Quote the listing below verbatim, from its first line through the line containing "정부, '참정권 침해'", including both ends.
___ Extracted data ___
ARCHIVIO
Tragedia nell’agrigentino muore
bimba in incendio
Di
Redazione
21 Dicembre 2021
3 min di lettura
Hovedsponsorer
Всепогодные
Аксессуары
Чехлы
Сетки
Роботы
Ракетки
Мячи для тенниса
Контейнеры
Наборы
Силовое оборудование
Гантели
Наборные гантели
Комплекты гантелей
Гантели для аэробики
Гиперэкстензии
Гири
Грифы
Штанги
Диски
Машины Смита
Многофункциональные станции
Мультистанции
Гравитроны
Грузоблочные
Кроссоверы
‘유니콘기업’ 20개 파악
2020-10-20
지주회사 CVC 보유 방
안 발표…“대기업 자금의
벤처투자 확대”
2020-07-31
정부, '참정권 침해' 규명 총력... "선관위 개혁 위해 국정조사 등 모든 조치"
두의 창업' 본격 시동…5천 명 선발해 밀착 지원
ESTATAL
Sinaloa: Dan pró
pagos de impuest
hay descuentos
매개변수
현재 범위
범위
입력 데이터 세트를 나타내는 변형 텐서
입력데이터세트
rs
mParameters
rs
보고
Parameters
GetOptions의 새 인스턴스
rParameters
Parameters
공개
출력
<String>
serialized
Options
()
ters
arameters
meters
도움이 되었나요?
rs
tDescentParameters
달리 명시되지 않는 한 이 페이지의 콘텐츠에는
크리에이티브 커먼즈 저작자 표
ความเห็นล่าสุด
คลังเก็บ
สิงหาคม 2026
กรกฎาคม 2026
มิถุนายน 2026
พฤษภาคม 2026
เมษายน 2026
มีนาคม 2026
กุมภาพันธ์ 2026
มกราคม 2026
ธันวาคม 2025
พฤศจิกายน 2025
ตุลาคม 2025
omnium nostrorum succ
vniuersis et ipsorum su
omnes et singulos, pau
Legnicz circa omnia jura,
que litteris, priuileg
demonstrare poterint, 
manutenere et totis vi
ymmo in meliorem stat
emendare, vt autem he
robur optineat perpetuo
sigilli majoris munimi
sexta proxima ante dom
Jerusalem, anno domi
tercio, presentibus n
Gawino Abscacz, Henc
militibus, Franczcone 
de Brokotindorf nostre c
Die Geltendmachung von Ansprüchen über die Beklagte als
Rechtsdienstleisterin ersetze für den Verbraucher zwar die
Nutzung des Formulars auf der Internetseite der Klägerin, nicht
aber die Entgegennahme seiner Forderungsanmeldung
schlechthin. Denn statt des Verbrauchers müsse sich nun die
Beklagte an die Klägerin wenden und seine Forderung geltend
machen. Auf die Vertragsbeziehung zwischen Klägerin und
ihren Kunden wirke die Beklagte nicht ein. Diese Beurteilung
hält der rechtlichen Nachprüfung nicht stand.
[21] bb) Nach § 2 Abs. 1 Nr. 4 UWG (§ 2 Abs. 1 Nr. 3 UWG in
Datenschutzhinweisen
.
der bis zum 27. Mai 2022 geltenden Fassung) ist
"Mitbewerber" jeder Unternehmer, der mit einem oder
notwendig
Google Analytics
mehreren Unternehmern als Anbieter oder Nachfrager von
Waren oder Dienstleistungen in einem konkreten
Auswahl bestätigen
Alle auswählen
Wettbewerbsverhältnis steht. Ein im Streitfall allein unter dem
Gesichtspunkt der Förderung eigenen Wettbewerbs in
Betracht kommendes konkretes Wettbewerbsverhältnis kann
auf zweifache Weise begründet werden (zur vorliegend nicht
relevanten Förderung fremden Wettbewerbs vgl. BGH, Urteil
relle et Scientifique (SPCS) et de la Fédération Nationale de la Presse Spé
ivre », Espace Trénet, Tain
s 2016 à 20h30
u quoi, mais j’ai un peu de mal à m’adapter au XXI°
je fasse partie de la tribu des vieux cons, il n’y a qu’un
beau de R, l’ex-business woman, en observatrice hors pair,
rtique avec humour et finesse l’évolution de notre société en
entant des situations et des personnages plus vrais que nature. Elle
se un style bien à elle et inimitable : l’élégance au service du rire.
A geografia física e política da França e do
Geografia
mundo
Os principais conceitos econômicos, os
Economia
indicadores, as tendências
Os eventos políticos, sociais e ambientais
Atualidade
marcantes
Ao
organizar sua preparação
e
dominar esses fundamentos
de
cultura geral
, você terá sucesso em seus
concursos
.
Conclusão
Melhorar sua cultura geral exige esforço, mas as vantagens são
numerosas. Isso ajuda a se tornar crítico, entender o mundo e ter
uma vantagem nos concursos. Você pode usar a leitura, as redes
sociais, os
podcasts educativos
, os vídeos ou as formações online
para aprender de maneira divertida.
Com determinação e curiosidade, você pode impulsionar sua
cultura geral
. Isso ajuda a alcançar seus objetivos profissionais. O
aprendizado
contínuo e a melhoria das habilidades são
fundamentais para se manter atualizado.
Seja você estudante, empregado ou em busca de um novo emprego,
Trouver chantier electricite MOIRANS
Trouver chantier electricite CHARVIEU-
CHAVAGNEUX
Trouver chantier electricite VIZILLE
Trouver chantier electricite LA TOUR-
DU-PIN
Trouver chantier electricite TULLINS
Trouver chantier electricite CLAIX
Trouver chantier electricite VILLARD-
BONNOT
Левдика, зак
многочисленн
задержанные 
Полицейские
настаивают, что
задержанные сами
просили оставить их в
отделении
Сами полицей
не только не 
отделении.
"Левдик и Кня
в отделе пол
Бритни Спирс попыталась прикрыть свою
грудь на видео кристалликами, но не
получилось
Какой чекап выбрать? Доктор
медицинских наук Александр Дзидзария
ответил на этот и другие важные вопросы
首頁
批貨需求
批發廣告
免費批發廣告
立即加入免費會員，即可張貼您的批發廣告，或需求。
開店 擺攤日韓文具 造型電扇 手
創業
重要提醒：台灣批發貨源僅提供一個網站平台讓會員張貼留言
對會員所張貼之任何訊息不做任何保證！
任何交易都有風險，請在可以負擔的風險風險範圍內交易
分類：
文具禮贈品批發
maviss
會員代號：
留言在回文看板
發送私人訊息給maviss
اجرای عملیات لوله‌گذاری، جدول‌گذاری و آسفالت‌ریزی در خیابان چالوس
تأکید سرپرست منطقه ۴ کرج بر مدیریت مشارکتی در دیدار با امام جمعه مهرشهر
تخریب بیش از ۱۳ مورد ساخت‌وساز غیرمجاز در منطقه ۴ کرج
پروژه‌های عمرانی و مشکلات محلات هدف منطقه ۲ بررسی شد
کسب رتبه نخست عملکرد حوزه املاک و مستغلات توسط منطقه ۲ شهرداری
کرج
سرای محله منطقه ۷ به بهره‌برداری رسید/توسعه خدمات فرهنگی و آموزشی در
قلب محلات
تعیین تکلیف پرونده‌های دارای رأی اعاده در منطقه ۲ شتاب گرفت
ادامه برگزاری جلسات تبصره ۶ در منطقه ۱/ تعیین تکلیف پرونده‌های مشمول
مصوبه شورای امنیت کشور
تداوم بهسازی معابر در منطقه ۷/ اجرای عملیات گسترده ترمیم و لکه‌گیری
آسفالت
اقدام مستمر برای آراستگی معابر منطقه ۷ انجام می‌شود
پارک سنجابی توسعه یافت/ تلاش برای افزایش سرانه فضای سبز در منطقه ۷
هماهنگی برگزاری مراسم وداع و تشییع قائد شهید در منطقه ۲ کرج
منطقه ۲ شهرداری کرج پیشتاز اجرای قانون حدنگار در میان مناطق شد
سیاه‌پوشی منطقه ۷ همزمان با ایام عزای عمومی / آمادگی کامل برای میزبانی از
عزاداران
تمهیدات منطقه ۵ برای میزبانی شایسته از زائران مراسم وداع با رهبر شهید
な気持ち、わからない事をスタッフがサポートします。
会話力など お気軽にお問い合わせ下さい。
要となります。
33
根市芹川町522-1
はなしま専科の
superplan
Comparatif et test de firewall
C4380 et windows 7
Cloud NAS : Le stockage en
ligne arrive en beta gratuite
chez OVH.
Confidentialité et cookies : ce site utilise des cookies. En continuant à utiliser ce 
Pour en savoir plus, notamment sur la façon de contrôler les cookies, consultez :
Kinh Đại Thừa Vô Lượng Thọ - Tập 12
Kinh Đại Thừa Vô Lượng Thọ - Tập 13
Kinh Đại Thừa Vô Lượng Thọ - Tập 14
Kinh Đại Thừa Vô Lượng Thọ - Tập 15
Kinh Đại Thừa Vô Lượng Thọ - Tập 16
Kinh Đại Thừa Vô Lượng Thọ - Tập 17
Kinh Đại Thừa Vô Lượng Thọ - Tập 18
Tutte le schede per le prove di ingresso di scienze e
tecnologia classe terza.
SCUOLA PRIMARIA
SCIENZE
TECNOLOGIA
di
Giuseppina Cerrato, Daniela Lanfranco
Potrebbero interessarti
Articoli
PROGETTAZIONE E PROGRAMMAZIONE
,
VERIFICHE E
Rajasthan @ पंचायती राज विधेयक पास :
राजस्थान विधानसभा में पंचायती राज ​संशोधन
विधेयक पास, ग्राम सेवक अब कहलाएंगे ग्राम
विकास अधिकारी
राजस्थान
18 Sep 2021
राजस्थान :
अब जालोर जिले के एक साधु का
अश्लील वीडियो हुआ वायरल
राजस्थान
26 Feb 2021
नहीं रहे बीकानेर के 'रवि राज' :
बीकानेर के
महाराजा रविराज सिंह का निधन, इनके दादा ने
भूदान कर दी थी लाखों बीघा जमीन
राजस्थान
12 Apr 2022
___
(Solution to this exercise)
ARCHIVIO
Tragedia nell’agrigentino muore
bimba in incendio
Di
Redazione
21 Dicembre 2021
3 min di lettura
Hovedsponsorer
Всепогодные
Аксессуары
Чехлы
Сетки
Роботы
Ракетки
Мячи для тенниса
Контейнеры
Наборы
Силовое оборудование
Гантели
Наборные гантели
Комплекты гантелей
Гантели для аэробики
Гиперэкстензии
Гири
Грифы
Штанги
Диски
Машины Смита
Многофункциональные станции
Мультистанции
Гравитроны
Грузоблочные
Кроссоверы
‘유니콘기업’ 20개 파악
2020-10-20
지주회사 CVC 보유 방
안 발표…“대기업 자금의
벤처투자 확대”
2020-07-31
정부, '참정권 침해' 규명 총력... "선관위 개혁 위해 국정조사 등 모든 조치"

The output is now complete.